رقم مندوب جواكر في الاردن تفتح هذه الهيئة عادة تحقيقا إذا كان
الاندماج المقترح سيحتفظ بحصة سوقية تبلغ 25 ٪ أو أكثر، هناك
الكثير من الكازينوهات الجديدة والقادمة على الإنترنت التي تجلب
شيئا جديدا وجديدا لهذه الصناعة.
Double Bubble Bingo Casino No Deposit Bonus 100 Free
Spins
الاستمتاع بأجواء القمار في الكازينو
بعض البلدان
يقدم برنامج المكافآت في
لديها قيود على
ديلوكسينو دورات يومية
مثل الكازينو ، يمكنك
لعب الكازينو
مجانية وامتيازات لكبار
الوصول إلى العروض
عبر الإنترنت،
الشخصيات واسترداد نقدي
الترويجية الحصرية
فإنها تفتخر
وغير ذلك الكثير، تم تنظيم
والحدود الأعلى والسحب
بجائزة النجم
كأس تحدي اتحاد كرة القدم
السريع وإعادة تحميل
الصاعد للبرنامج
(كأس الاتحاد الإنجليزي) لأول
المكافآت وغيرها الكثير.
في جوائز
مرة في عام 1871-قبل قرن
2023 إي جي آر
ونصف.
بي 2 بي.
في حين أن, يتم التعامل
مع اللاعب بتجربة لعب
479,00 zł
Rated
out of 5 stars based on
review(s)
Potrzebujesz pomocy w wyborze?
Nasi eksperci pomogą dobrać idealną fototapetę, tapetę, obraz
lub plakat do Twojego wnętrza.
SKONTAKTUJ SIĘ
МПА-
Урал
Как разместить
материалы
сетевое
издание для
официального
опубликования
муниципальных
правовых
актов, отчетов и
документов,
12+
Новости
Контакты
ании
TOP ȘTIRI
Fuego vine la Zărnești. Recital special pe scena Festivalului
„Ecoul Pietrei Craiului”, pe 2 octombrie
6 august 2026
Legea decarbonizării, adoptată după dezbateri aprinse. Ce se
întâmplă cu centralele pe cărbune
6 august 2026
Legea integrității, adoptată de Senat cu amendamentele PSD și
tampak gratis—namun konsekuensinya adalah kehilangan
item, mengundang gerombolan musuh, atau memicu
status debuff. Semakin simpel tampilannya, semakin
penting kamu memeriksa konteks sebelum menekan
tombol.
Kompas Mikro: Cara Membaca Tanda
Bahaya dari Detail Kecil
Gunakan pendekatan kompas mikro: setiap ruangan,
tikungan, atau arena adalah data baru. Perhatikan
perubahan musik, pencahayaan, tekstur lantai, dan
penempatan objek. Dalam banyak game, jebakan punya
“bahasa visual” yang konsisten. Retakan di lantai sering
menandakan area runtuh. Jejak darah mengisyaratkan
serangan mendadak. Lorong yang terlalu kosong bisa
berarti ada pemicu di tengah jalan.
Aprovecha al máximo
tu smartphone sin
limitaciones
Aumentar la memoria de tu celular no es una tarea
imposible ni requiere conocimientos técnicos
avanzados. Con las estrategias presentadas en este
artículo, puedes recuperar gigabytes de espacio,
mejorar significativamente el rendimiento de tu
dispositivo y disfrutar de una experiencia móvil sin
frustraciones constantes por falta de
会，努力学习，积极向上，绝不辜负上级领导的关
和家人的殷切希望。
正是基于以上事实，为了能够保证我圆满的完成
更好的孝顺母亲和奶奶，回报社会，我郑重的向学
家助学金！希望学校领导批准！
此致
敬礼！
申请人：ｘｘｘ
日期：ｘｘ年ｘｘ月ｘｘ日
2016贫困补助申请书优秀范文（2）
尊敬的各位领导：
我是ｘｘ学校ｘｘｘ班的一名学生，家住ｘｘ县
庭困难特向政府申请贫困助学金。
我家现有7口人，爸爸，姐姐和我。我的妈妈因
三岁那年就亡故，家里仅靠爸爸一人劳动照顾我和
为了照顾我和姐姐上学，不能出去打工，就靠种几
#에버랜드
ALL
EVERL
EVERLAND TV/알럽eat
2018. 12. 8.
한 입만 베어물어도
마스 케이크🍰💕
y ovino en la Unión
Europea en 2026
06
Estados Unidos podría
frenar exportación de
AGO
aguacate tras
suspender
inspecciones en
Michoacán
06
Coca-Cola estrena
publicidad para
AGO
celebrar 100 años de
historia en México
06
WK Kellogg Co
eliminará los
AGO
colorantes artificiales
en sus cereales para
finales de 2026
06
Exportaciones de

:::

**What you should do**
Go through the entries above and report every line in which the word "para" appears.

**Written solution**
publicidad para
en sus cereales para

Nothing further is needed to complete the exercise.